The iPad is a great tool to use with students who are visually impaired and there are more and more apps that are creating more accessibility. We have created a list of communication apps assist with special needs children.
We need to widen the scope of where and how we use these devices, not just for use within the classroom and therapeutic domain. The key is practice, practice, practice. In order for young children to be successful in the use of tablets as communication aids, we as ‘Communication partners’ also need to speak the language of AAC. Similar to learning a new language, we need to model and practice using the device alongside novice learners. Modelling and continual practice needs to happen both at home and school in order for successful outcomes.
When first using the iPad as a communication device at our school, we soon noticed the potential it could bring to our pupils with expressive language difficulties. At a basic level, we could quickly find out basic wants and requests, using the device in a similar way to Picture Exchange Communication (PECS). Many of the children were already competent with PECS so effectively we were not making further progress. We needed to move on from labelling and basic requesting. We made similar mistakes as many back in 2011; we focussed too much on the learning of topic words used within lessons to the detriment of social language and the teaching of core words. While the English language has at least 250,000 words, about 200 words account for 80% of everyday language, teaching the children these core words on their devices, opened up new lines of communicative opportunities that previously would have seemed impossible.
It is important to remember when thinking of using an AAC app, that use of the app alone is not sufficient enough to lead to improved communication outcomes. A supportive environment that compliments the app is vital; the symbol system that a particular app uses should be incorporated into the wider environment that the child will come into contact with. This enables AAC users to generalise symbol/word recognition outside of device use, a common difficulty for children with autism. Collaboration with parents is also important ensuring a consistent approach to core word modelling outside of school. Many parents are reluctant to use devices as potential communication aids for their children in the hope that language may naturally develop down the line. A common concern is that the child may become over reliant on the device to communicate, yet studies show that the use of AAC, both hi-tech and lo-tech (communication boards) can kick start speech. For those who may never speak due to language production difficulties, the AAC device can become their voice. The use of synthesised rather than digitised speech has come a long way over the last few years allowing AAC apps to be more natural sounding and personal to the particular child.
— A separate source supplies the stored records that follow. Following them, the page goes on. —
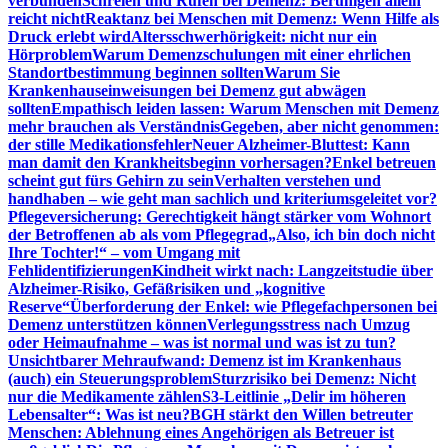
verbunden
Schreien und Rufen bei Demenz: Beruhigen allein
reicht nicht
Reaktanz bei Menschen mit Demenz: Wenn Hilfe als
Druck erlebt wird
Altersschwerhörigkeit: nicht nur ein
Hörproblem
Warum Demenzschulungen mit einer ehrlichen
Standortbestimmung beginnen sollten
Warum Sie
Krankenhauseinweisungen bei Demenz gut abwägen
sollten
Empathisch leiden lassen: Warum Menschen mit Demenz
mehr brauchen als Verständnis
Gegeben, aber nicht genommen:
der stille Medikationsfehler
Neuer Alzheimer-Bluttest: Kann
man damit den Krankheitsbeginn vorhersagen?
Enkel betreuen
scheint gut fürs Gehirn zu sein
Verhalten verstehen und
handhaben – wie geht man sachlich und kriteriumsgeleitet vor?
Pflegeversicherung: Gerechtigkeit hängt stärker vom Wohnort
der Betroffenen ab als vom Pflegegrad
„Also, ich bin doch nicht
Ihre Tochter!“ – vom Umgang mit
Fehlidentifizierungen
Kindheit wirkt nach: Langzeitstudie über
Alzheimer-Risiko, Gefäßrisiken und „kognitive
Reserve“
Überforderung der Enkel: wie Pflegefachpersonen bei
Demenz unterstützen können
Verlegungsstress nach Umzug
oder Heimaufnahme – was ist normal und was ist zu tun?
Unsichtbarer Mehraufwand: Demenz ist im Krankenhaus
(auch) ein Steuerungsproblem
Sturzrisiko bei Demenz: Nicht
nur die Medikamente zählen
S3-Leitlinie „Delir im höheren
Lebensalter“: Was ist neu?
BGH stärkt den Willen betreuter
Menschen: Ablehnung eines Angehörigen als Betreuer ist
Many children with autism use associative rather than linear thinking, strong visual processing skills allows the child to associate symbols with words allowing them to make sense of the world around them, develop language competence and enable access to areas of the curriculum that they previously couldn’t. If you have a minimally or non-verbal child in your classroom, AAC applications could have the potential to do this. Development of language competence for AAC users will not happen overnight, AAC learning takes time for both the child and their communication partner. Be patient and you will see the benefits in time.